Cette opération spectaculaire a été effectuée en trois phases avec utilisation de remorques à multiples essieux et d’une barge en Sambre.

  • En première phase, l’ouvrage a été supporté en son milieu par 2 remorques possédant 15 lignes de 8 roues, placées sous les poutres maîtresses parallèlement à celles-ci. Les remorques ont été déplacées en ligne droite vers la barge amarrée sur le quai de la rive gauche. Après délestage de la barge, la faisant remonter, le tablier a reposé sur celle-ci et deux autres remorques.
  • En deuxième phase, la barge a été poussée à travers la Sambre, selon une trajectoire telle que le tablier qu’elle portait est arrivée finalement en position parallèle à sa situation définitive.
  • En troisième phase, le tablier a été déplacé parallèlement à lui-même au moyen des remorques et, à l’arrivée en place au-dessus des piles, déposé sur ses appuis.

A noter que lors de sa mise en place, le tablier a été soumis à des sollicitations différentes de celles se produisant en service, étant donné que les zones d’appuis ont été différentes pendant le déroulement des opérations.

Préparation d’un coffrage de bac à ballast.

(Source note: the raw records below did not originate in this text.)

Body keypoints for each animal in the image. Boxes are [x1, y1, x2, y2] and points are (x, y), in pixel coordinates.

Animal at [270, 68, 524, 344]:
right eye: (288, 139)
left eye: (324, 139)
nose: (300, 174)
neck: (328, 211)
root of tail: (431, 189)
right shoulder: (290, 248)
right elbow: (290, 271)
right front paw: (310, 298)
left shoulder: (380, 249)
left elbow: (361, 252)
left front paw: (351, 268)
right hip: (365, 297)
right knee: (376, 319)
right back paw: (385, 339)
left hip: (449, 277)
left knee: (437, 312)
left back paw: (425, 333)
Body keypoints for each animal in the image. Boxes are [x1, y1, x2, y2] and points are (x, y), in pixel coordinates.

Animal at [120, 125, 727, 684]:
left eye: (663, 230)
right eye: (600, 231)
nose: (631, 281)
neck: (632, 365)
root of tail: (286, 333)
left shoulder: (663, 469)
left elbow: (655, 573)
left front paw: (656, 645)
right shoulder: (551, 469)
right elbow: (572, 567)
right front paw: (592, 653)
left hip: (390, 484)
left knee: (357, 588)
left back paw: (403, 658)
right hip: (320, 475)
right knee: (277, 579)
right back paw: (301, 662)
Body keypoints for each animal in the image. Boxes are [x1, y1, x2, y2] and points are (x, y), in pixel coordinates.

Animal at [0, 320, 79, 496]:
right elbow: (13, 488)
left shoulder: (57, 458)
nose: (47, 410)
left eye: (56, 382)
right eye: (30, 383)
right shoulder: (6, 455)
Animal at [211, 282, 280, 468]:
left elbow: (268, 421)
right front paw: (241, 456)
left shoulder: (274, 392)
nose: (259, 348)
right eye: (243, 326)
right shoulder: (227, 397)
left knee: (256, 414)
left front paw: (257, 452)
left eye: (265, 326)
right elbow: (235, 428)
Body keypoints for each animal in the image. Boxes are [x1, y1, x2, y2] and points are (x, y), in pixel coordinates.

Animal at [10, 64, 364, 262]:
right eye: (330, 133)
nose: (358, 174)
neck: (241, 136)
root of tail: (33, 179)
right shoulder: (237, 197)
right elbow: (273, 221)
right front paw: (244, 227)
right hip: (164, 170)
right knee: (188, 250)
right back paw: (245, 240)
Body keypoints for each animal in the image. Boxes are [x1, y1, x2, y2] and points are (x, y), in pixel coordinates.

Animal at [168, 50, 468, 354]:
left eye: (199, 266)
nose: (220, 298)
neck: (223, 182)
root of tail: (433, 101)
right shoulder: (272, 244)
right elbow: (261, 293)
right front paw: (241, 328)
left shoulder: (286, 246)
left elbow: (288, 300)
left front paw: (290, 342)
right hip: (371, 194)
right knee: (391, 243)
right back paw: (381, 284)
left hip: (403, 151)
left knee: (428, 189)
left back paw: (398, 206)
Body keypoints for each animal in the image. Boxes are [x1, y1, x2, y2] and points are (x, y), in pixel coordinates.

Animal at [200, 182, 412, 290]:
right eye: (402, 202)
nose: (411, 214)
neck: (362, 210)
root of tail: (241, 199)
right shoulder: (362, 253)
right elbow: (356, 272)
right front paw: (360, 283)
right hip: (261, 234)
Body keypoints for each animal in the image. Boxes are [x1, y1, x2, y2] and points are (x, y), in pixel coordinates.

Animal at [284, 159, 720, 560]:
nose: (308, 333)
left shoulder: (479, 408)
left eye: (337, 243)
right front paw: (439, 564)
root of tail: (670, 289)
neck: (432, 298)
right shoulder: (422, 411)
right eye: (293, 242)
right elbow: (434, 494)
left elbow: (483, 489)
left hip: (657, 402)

De ce fait, en deuxième et troisième phases, des renforcements temporaires ont été placés de façon à éviter des instabilités locales de la structure métallique.

 Essai du pont

Après achèvement de l’ouvrage et pose de la voie, on a procédé le 3 avril 1987 à l’essai classique de mise en charge des tabliers de pont.

Bétonnage des bacs à ballast. On remarque nettement la courbure de la voie.

A cette fin, un convoi composé de cinq wagons SAP [1] chargés de brames [2] et pesant chacun ainsi plus de 130 t s’est immobilisé sur l’ouvrage en occupant diverses positions préalablement définies. On a procédé à des mesures et on a comparé leurs résultats aux valeurs théoriques préalablement déterminées, de manière à juger le comportement réel de l’ouvrage chargé par un des trains les plus lourds parmi ceux qui circulent sur le réseau en général et dans la région de Charleroi en particulier. En outre, pour permettre l’inspection de tous les nœuds et assemblages du tablier central, le service de réception des ouvrages d’art a utilisé le nouvel engin commandé dans le cadre de ce marché.

 Perspectives

Cette remarquable réalisation permet ainsi l’établissement d’une relation voyageurs directe entre Charleroi Sud et Ottignies, relation parcourue en 40 minutes par les trains L.

Passage de la Sambre lors du lancement du pont.

A Ottignies, ces trains sont en correspondance avec les IC « H » (Namur - Gand) ainsi qu’avec les trains desservant Louvain-la-Neuve. A Charleroi Sud, diverses possibilités de correspondance existent également, celles vers Mons et Erquelinnes par trains L se présentant de la façon la plus favorable. De plus, la nouvelle liaison entre Charleroi Sud et Charleroi Ouest est aussi utilisée par divers trains de marchandises, spécialement ceux qui sont liés à l’organisation de la sidérurgie carolorégienne. Parmi ceux-ci, on relève tout particulièrement les convois de lourds wagons-poches pour le transport de la fonte en fusion. Fruit d’importants efforts techniques, ce maillage supplémentaire de notre réseau ferroviaire apporte aussi de nouvelles possibilités fort intéressantes pour son exploitation.


Source : Le Rail, juin 1987

Portfolio


[1Wagon plat à deux bogies de 3 essieux.

[2Lingots d’acier laminé de section rectangulaire.